### Tâche 1
Résumez en deux phrases le texte ci-dessous sur la sécurité et l'excès de confiance.
### Tâche 2
Prolongez le texte ci-dessous sur la sécurité et l'excès de confiance en reprenant après sa dernière phrase.

### Texte d'étude
▼

De nombreux accidents et blessures sont le résultat d'erreurs involontaires. Mais qu’en est-il des cas où nous prenons un risque en négligeant consciemment une règle ? Voici pourquoi nous prenons sans cesse de mauvaises décisions – et comment les éviter.
Jusqu’à présent, nous nous sommes surtout préoccupés des quatre états – fatigue, frustration, précipitation et excès de confiance – et des réactions en chaîne désastreuses qui conduisent d’abord aux erreurs involontaires, puis aux accidents et aux blessures. Ce processus se produit généralement sans même que nous le remarquions. Mais que faire lorsque nous nous rendons compte que ce que nous faisons est fondamentalement une erreur et que nous prenons un risque de sécurité inutile ? Est-il possible que nous décidions parfois consciemment d’entrer en ligne de tir ou de ne pas respecter les règles de sécurité ? Comment prenons-nous ces décisions critiques – et comment les éviter – voici le sujet du neuvième article de notre série Paradigm Shift.
Le dernier article de la série Paradigm Shift portait sur le « timing de l’excès de confiance » et sur le fait que, du point de vue de la sécurité, ce n’est pas tant l’activité que nous faisons qui compte que le moment où nous la faisons. En comptant les blessures subies lors de certains types d’activités – y compris les simples égratignures ou les bosses – vous constaterez que vous vous êtes déjà blessé pendant que vous pratiquez des activités habituelles, que ce soit de la marche, de la course, du ménage, en transportant des objets (dont certains vous sont tombés sur les pieds, souvenez-vous !), en conduisant, en faisant la cuisine ou encore de la couture…
Les blessures graves, en particulier, surviennent généralement lorsque nous ne sommes pas concentrés et attentifs à la tâche. Par conséquent, nos réflexes ne peuvent pas nous protéger et nous nous trouvons, ne serait-ce qu’un instant, sans défense et vulnérable. Nous ne pouvons pas freiner, braquer le volant, retrouver l’équilibre ou baisser rapidement la tête – juste parce que nous n’avions pas les yeux ouverts au moment crucial. C’est de cela que nous parlons lorsque nous disons que la sécurité ne dépend pas tant de l’activité, mais du timing (voir l’Illustration 1).
En fait, la plupart de nos « moments sans défense » surviennent au deuxième stade de l’excès de confiance, c’est-à-dire lorsque nous ne sommes plus conscients des risques potentiels pour la sécurité et que nous ne retrouvons nos esprits que grâce à un stimulus externe, par exemple lorsqu’une charge en suspension nous passe juste à côté de la tête. Une fois en sécurité, nous nous rappelons après coup qu’il est nécessaire de rester concentrés et attentifs à la tâche et faire attention à là où nous allons lorsque nous nous déplaçons dans l’entrepôt. Cette tendance révèle pourquoi les employés plus âgés et expérimentés sont plus souvent victimes de blessures graves ou fatales. En effet, tant que l’excès de confiance n’est pas un problème, les travailleurs inexpérimentés sont moins susceptibles d’être blessés que les travailleurs expérimentés.

▲

Données de points clés par instance
▼

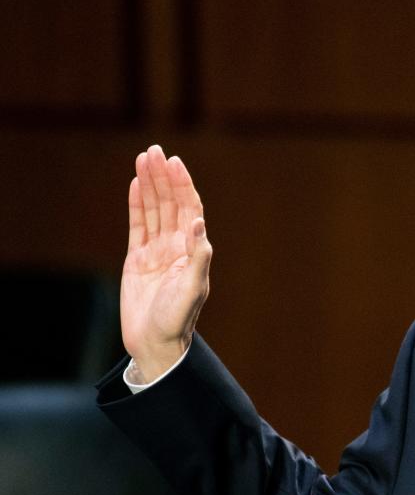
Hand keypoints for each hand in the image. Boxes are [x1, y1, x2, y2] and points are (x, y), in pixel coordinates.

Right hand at [121, 144, 211, 380]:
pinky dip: (137, 204)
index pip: (189, 209)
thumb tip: (199, 223)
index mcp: (193, 250)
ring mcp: (156, 251)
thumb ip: (198, 257)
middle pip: (170, 203)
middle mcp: (177, 246)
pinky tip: (136, 185)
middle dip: (163, 177)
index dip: (182, 185)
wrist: (155, 343)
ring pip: (153, 210)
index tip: (175, 162)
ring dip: (150, 184)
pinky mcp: (137, 260)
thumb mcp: (192, 289)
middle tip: (154, 150)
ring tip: (143, 158)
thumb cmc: (177, 320)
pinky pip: (137, 225)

▲

### Réponse rédigée 1
Ce neuvième article de la série Paradigm Shift porte sur les cas où nous prenons consciemment un risque de sécurité, alors que la série s'était jusqu'ici surtout intéressée aux quatre états qui conduisent aux erreurs involontaires. Il rappelle que la sécurité dépend moins de l'activité que du moment où on la pratique, car les blessures graves surviennent surtout quand nous ne sommes pas attentifs, le plus souvent au deuxième stade de l'excès de confiance, ce qui explique que les employés plus âgés et expérimentés soient plus souvent gravement blessés.

### Réponse rédigée 2
Cependant, bien qu’ils accordent plus d’attention aux risques et aux dangers, les travailleurs inexpérimentés n’ont toujours pas les compétences nécessaires pour effectuer correctement leur tâche. Ainsi, en plus des techniques et des compétences nécessaires à l’activité elle-même, ils doivent également former leurs réflexes afin d’adopter un comportement sûr à long terme.
Plus nous répétons une activité particulière, plus nous commençons à nous surestimer. Ce niveau accru de confiance en soi peut alors influencer nos décisions. Non seulement les moments « sans défense » se multiplient, mais la volonté de rompre avec l’habitude et de changer nos comportements diminue également – surtout lorsqu’il ne nous est jamais rien arrivé. Cela peut conduire à normaliser les comportements à risque, comme ne pas tirer la visière ou ne pas boucler sa ceinture au volant d’un chariot élévateur. Si quelqu’un travaille avec une meuleuse depuis 20 ans sans utiliser de visière, on peut supposer que la cause en est une confiance excessive.
Néanmoins, pour d’autres – nous espérons la majorité – il est normal de fermer la visière, tout comme de respecter la limite de vitesse ou de ne la dépasser que légèrement. Nous aimons suivre nos propres règles et nous ne les enfreignons pas – la plupart du temps.
Mais si on est pressés ? Alors on fait une exception. Non seulement nous dépassons la limite de vitesse, mais nous enfreignons également les règles que nous nous sommes fixées. Et cela ne se produit pas seulement lorsque nous sommes pressés, mais aussi lorsque nous sommes frustrés ou fatigués. C’est ainsi que nous prenons la décision critique de nous comporter de façon risquée.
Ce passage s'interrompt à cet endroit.